Frosinski J, Hermann B, Maier K, Boden K
Centre for Infectious Diseases and Infection Control,University Hospital Jena,Germany.
Institute of Medical Microbiology,University Hospital Jena,Germany.
Epidemiol Infect. 2016 Apr;144(6):1148-52. doi: 10.1017/S0950268815002447. Epub 2015 Oct 22.
Large outbreaks of Q fever have recently increased the awareness of this disease as a public health issue. Knowledge of the general impact of Q fever relies mainly on seroprevalence studies and it is fundamental that seroprevalence is assessed accurately.

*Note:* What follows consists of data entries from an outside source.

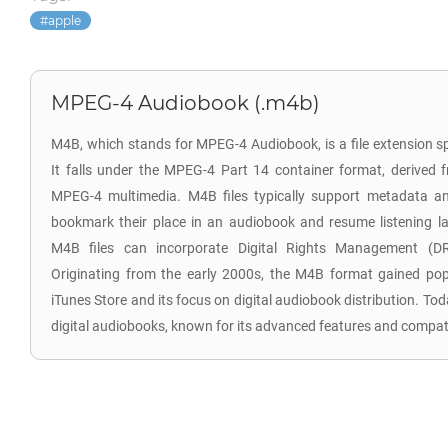
apple
MPEG-4 Audiobook (.m4b)
M4B, which stands for MPEG-4 Audiobook, is a file extension sp
It falls under the MPEG-4 Part 14 container format, derived 
MPEG-4 multimedia. M4B files typically support metadata an
bookmark their place in an audiobook and resume listening lat
M4B files can incorporate Digital Rights Management (DR
Originating from the early 2000s, the M4B format gained popul
iTunes Store and its focus on digital audiobook distribution. T
digital audiobooks, known for its advanced features and compatib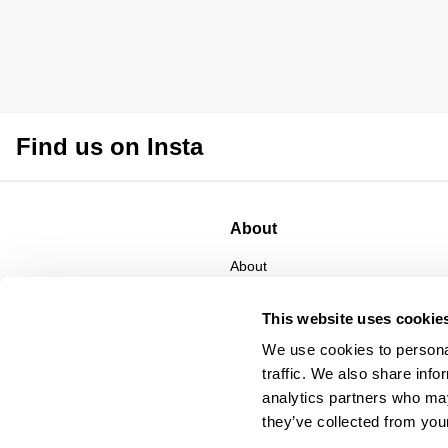
Find us on Insta
About
About
CSR
Privacy
This website uses cookie
Terms
We use cookies to personal
traffic. We also share info
analytics partners who may
they’ve collected from your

Therefore we evaluated the few enzyme-linked immunosorbent assays (ELISAs) commercially available for this purpose. An outbreak in 2005 in Jena, a city of 100,000 inhabitants, gave us the opportunity for the evaluation. However, we found disappointingly low sensitivities for two (42% and 51%) of three commercial ELISAs for detecting past infection. Nevertheless, all assays had good classification potential but cut-off adaptation is needed. Based on the unequal worldwide distribution of the differently performing tests in studies, Q fever seroprevalence is likely to be underestimated in studies from Europe whereas the data from North America and Australia are likely to be more reliable.

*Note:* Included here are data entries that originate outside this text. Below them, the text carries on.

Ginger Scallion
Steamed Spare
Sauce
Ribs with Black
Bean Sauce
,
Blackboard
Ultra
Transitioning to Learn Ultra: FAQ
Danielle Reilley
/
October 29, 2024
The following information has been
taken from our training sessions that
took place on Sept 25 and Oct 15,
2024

近期,Q热的大规模爆发提高了人们对该疾病作为一个公共卫生问题的认识。对Q热总体影响的了解主要依赖于血清阳性率研究,准确评估血清阳性率至关重要。因此,我们评估了市面上少数几种用于此目的的酶联免疫吸附测定(ELISA)方法。2005年在耶拿(一个拥有10万居民的城市)爆发的疫情为我们提供了评估的机会。然而,我们发现三种用于检测既往感染的商业ELISA方法中的两种(灵敏度分别为42%和51%)令人失望地低。尽管如此,所有检测方法都有良好的分类潜力,但需要调整临界值。基于不同性能检测方法在全球分布不均,欧洲研究中的Q热血清阳性率可能被低估,而北美和澳大利亚的数据可能更可靠。